Along the Niger River in Mali, Red Cross volunteers are helping local communities find new sources of water during dry spells when the river dries up and water for crops and livestock all but disappears.
“There is water in the river only for three months,” said Nouhoum Maiga, Secretary General of the Mali Red Cross. “And the people there, most of them, rely on that water for their cattle.”
As part of a pilot programme, volunteers help the communities dig wells and install solar-powered pumps that provide a continual source of water.
In addition, the Red Cross collaborates with meteorological and hydrological services to get ahead of future problems – extreme heat, unpredicted dry spells or flash floods – with community-based early warning systems.
As a result, says Maiga, local farmers have been able to quadruple their harvests. “Instead of just doing a harvest for one season they have been able to harvest four times,” he said.
Photo: Ugandan Red Cross Society
A complementary partnership
This is exactly the kind of forward-looking, multi-layered response to complex challenges that will be strengthened through a renewed partnership signed on 29 May, 2024 between the FAO and the IFRC.
The FAO and IFRC partnership aims to build on the two organizations’ complementary mandates and strengths at the local and international level in order to improve the quality, reach, impact and sustainability of food security and agricultural livelihoods programming.
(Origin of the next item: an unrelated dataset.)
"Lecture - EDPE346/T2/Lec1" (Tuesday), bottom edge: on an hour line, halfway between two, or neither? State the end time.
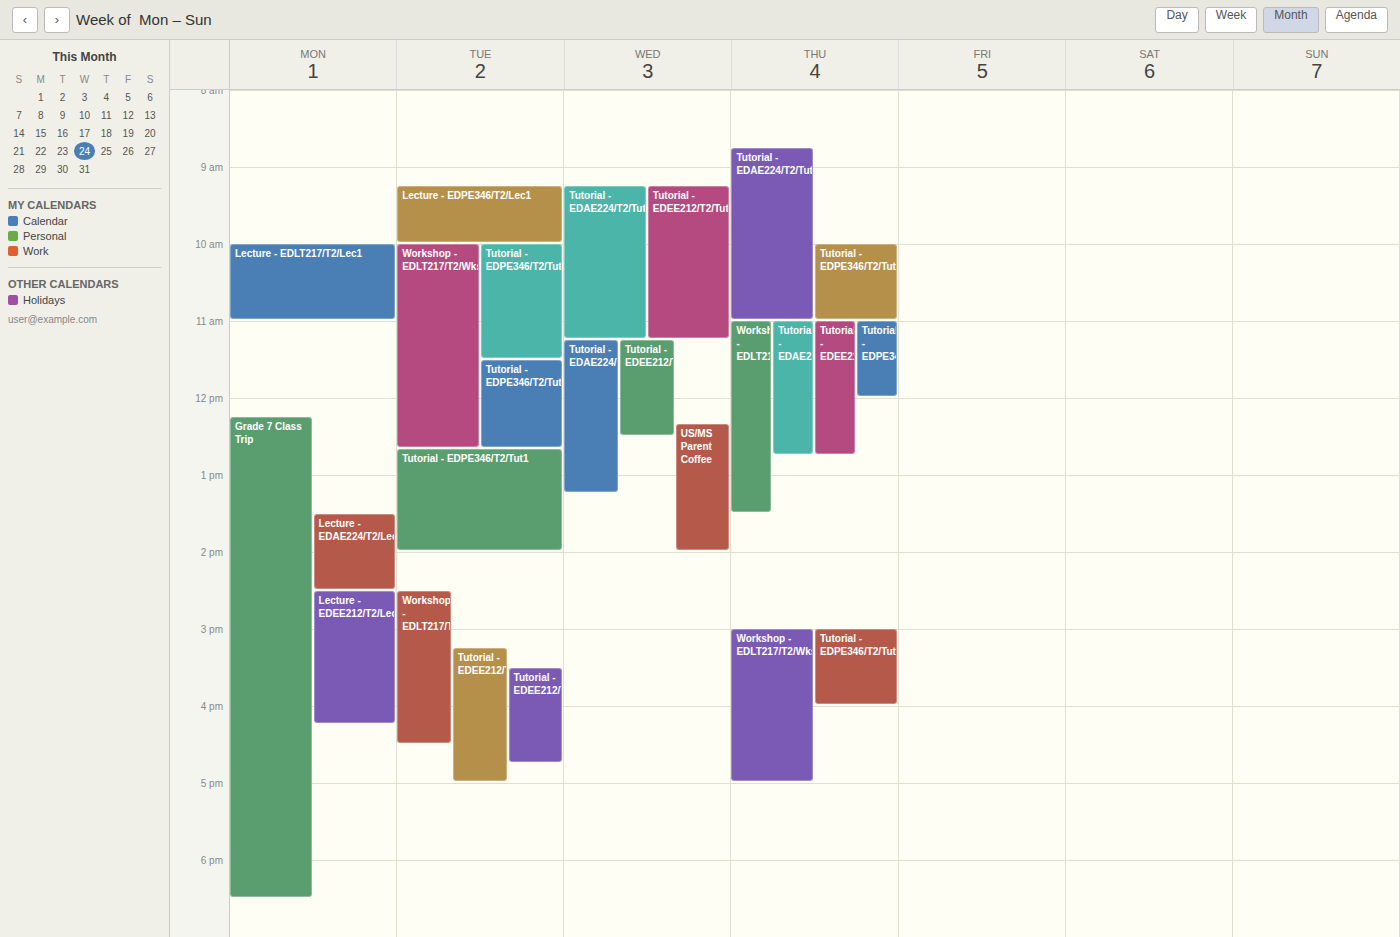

So far, the renewed partnership has been initiated in the Democratic Republic of the Congo, Ethiopia, Kenya, Mali, Nigeria, Niger, South Sudan and Uganda.
The partnership is born from a growing understanding that durable solutions to today’s complex and long-lasting humanitarian crises require ever deeper cooperation among multiple partners from the community to the global level.
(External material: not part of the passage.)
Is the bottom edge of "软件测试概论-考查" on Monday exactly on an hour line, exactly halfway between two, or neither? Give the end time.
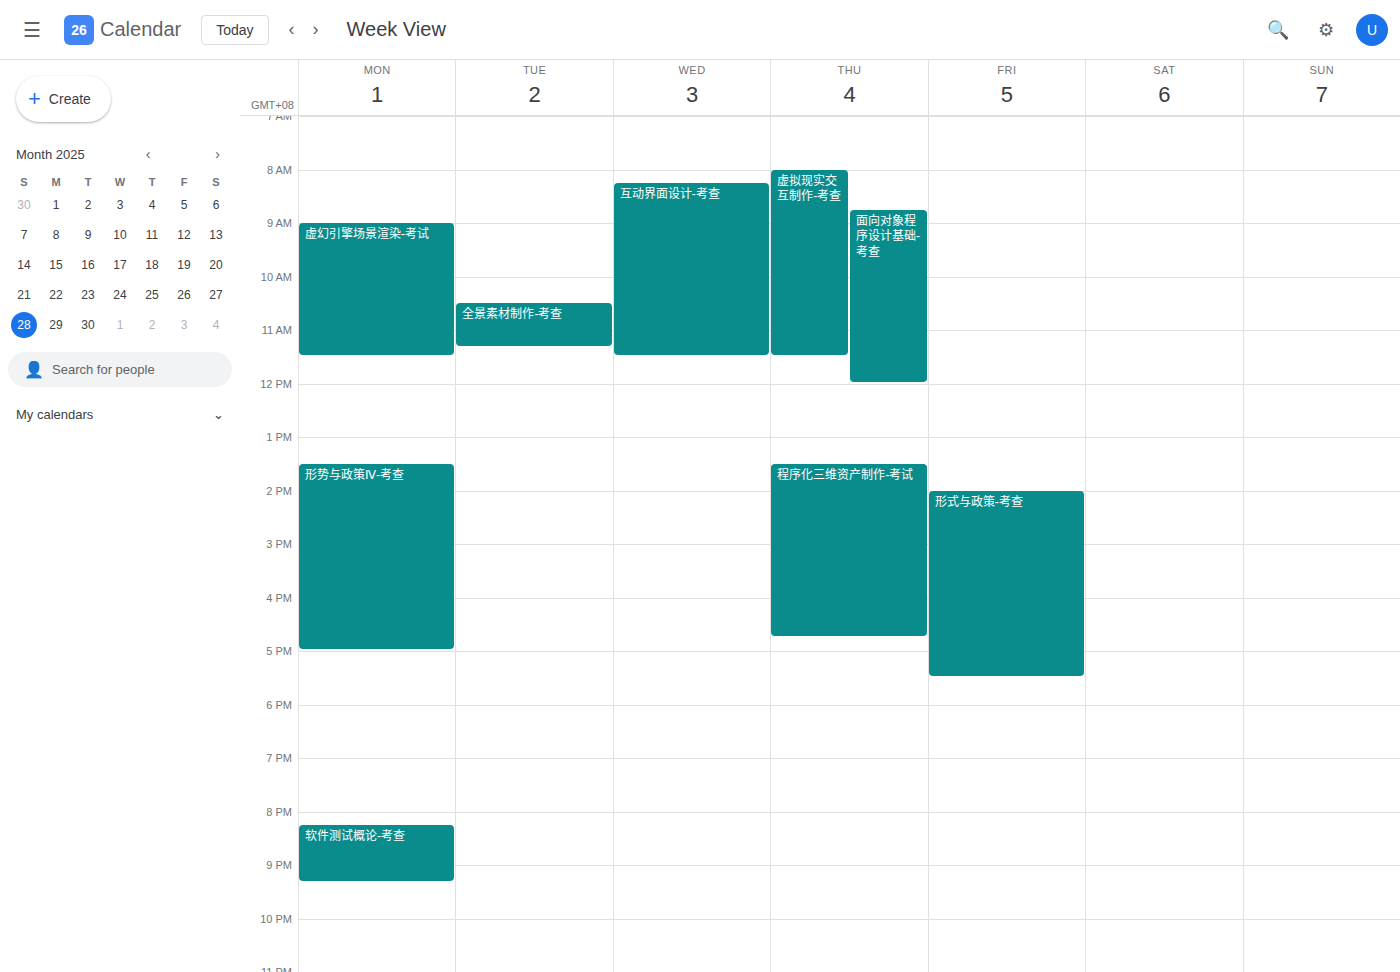
21:20 -- neither: 20 minutes below the 21:00 line and 40 minutes above the 22:00 line.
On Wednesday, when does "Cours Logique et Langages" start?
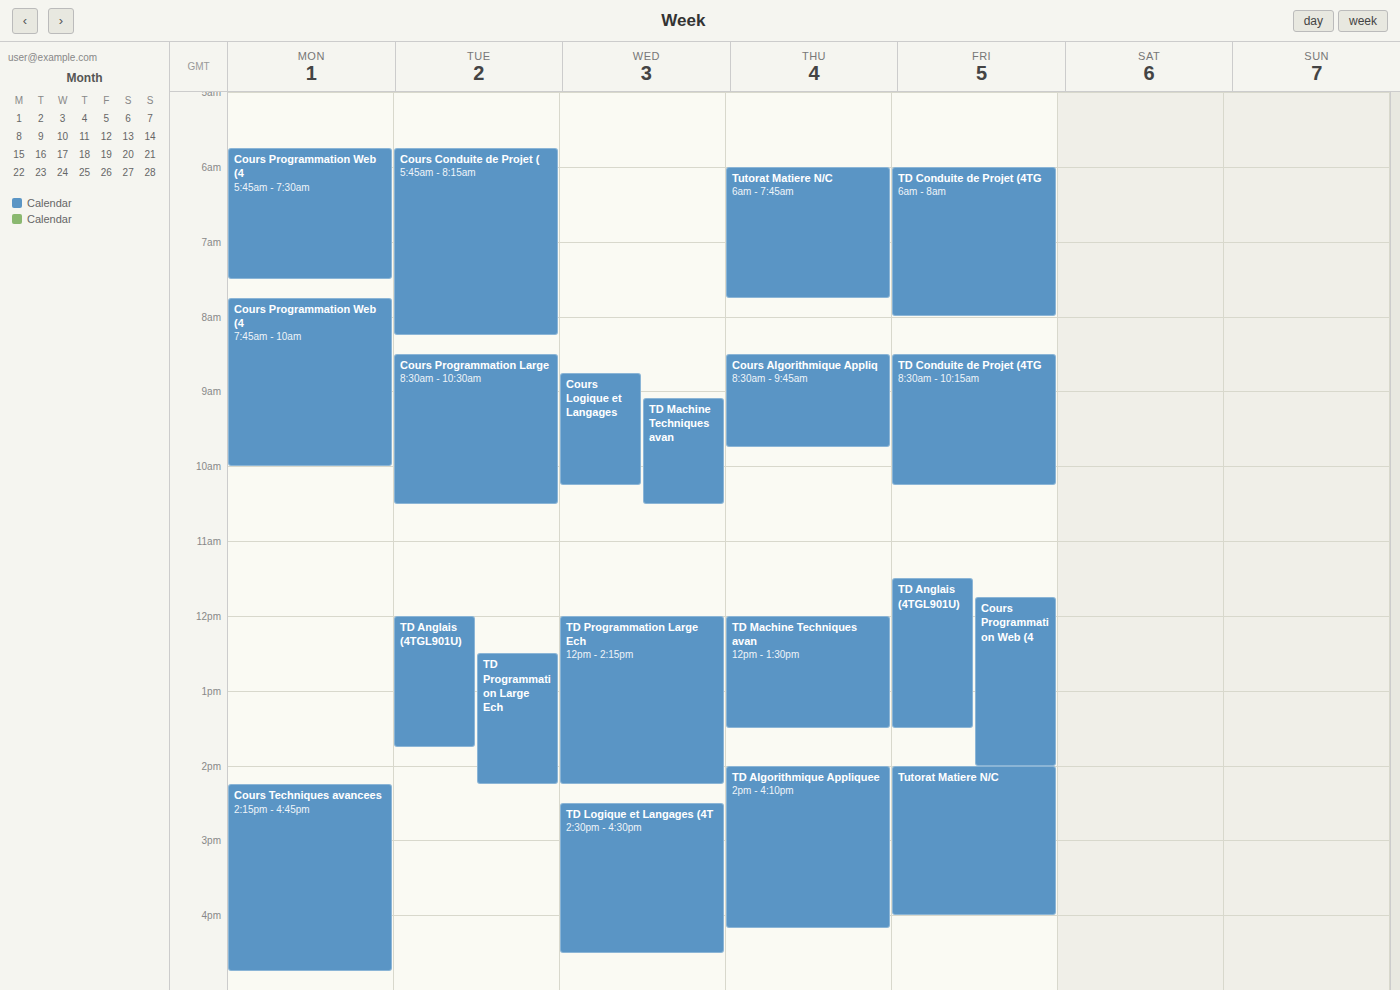
8:45 AM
“There is no such thing anymore as a simple disaster,” said Caroline Holt, the IFRC Director of Disasters, Climate, and Crises, speaking recently at an FAO-IFRC Global Dialogue on Localization held on 27 March, 2024 in Geneva, Switzerland . “Issues such as food insecurity are intimately connected to lack of access to safe water or reliable energy sources. All of these issues impact one another and so the solutions need to be equally integrated.”
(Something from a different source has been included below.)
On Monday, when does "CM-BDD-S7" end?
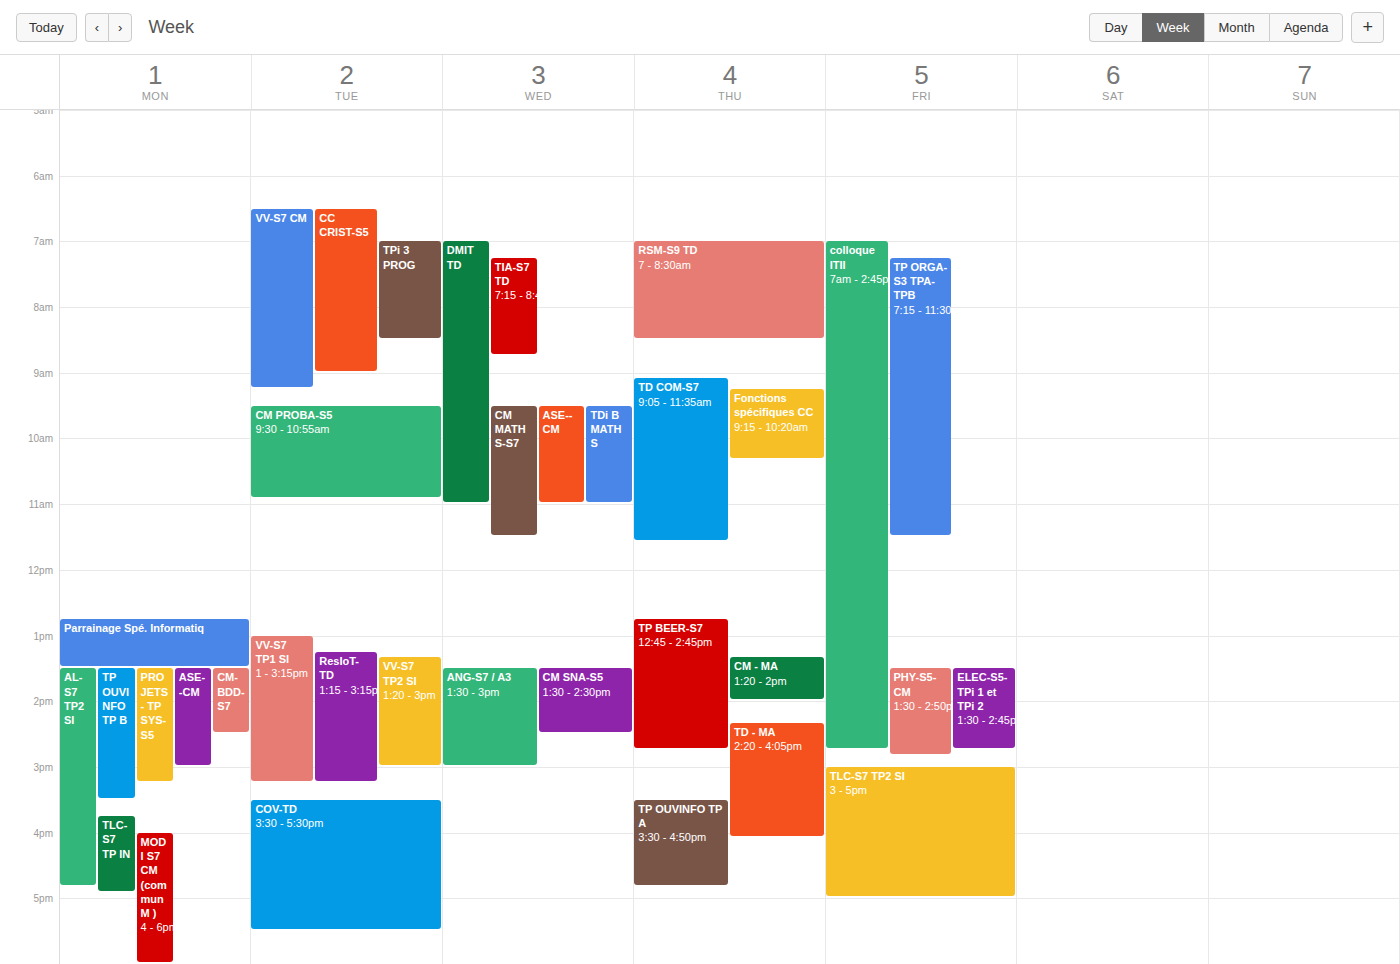
2:30 PM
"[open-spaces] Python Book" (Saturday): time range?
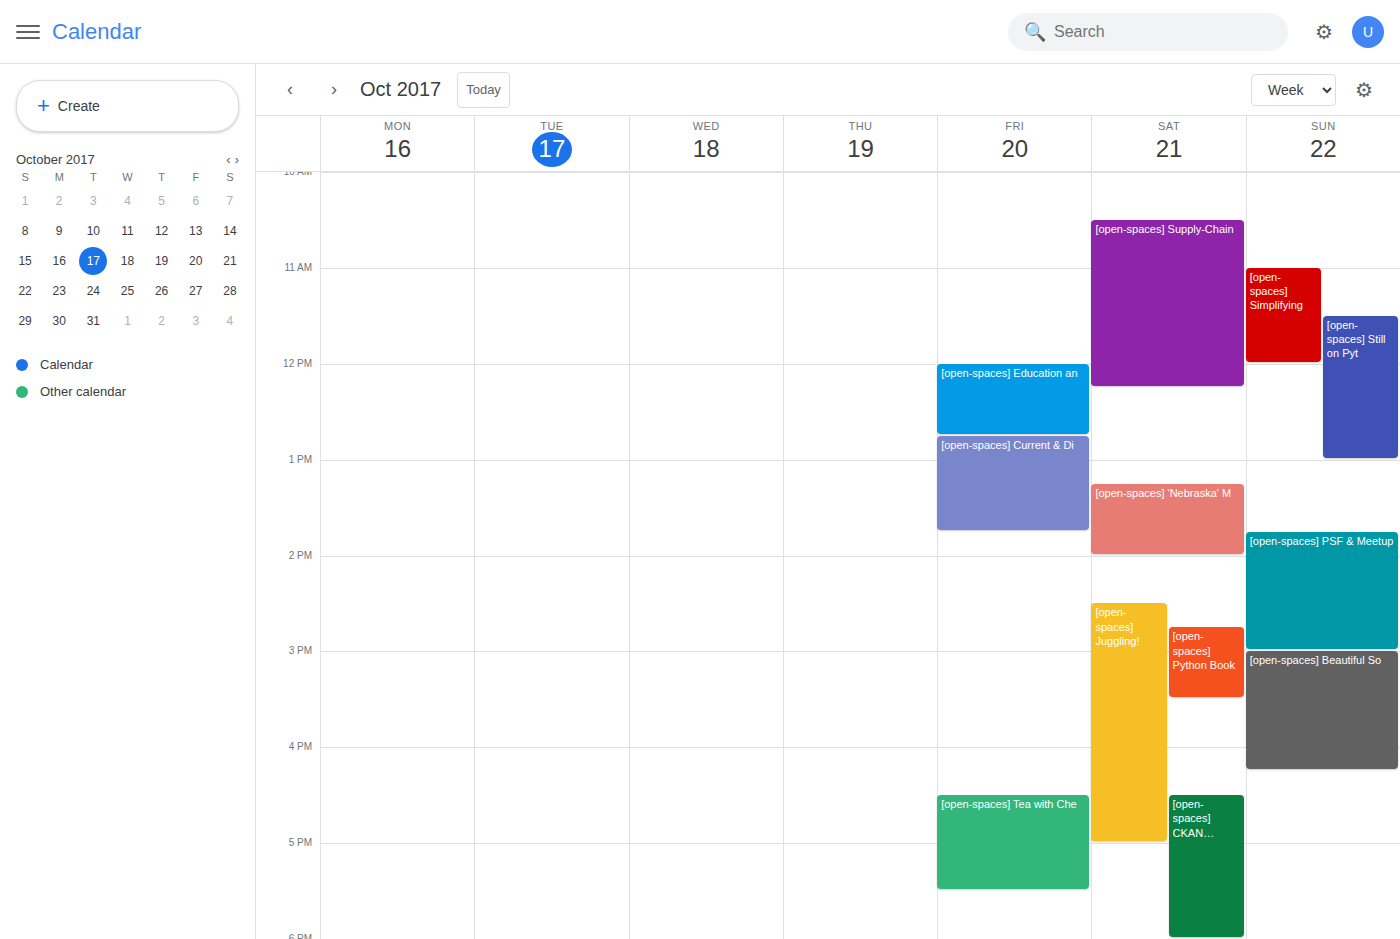
2:45 PM to 3:30 PM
Solutions to food insecurity must also address the complex factors that impact local food production and they will require new and innovative resourcing strategies. The partnership between the IFRC and FAO, therefore, will also serve as a base for wider investment by other partners interested in supporting local innovation on food security and livelihoods.
Photo: IFRC/SSRCS
“Two-thirds of people experiencing high levels of acute food insecurity depend on agriculture as their main source of livelihood, yet only four per cent of humanitarian assistance goes towards emergency agriculture assistance,” Dominique Burgeon, Director of the FAO Liaison Office in Geneva, noted during the FAO-IFRC Global Dialogue on Localization.
“Food aid alone is not enough to address acute food insecurity without the support and protection of livelihoods, many of which are based in local agriculture”.
Mali serves as a good example. In Mali, FAO and the Mali Red Cross are collaborating on cash transfers, supplies for farm and food production, and cooking demonstrations aimed at achieving good nutritional balance, among other things.
“We work with those communities, to empower them to be able to provide for themselves even in the midst of ongoing conflict,” added Maiga, who also participated in the FAO-IFRC Global Dialogue on Localization.
The case of Mali also highlights the critical role that IFRC member National Societies play in addressing complex, long-lasting crises. In Mali, the Red Cross works amid an array of challenges: unpredictable and extreme weather patterns exacerbated by climate change, instability and insecurity, loss of traditional livelihoods and food sources, and massive displacement of entire communities. Meanwhile, in many parts of the country, most international organizations have left due to a lack of security.
“The Red Cross has remained in the communities impacted by these crises ,” Maiga noted. “Why? Because the Red Cross is a community-based organization. Our 8,000 volunteers are part of the communities where they work.”
Photo: Uganda Red Cross Society
The critical need for early action
Similar challenges exist in many countries. With one of the largest refugee populations in the world, Uganda is experiencing numerous, serious climate challenges, as weather patterns become more unpredictable. In some areas, entire communities have been washed away in flash floods.
In this case, collaboration between FAO and the Ugandan Red Cross has helped communities withstand heavy rains caused in part by the most recent El Niño Phenomena from September to December 2023.
With funding from FAO, the Ugandan Red Cross took actions in ten districts of Uganda in anticipation of coming rains: disseminating early warning information, mapping flood-prone areas, and overseeing cash-for-work activities in which local people cleaned water canals or removed silt from tanks that help contain excess water.
In other cases, the cash-for-work projects involved helping local communities safely manage crops to reduce loss once they have been harvested. Crops can be ruined if storage facilities are damaged by flooding or if the systems needed to store, transport and distribute them are disrupted.
“It's clear that the increasing frequency, magnitude, and intensity of disasters are not only affecting human lives, livelihoods and property but also evolve into epidemics requiring strong investment in community level preparedness and response,” said Ugandan Red Cross Secretary General Robert Kwesiga.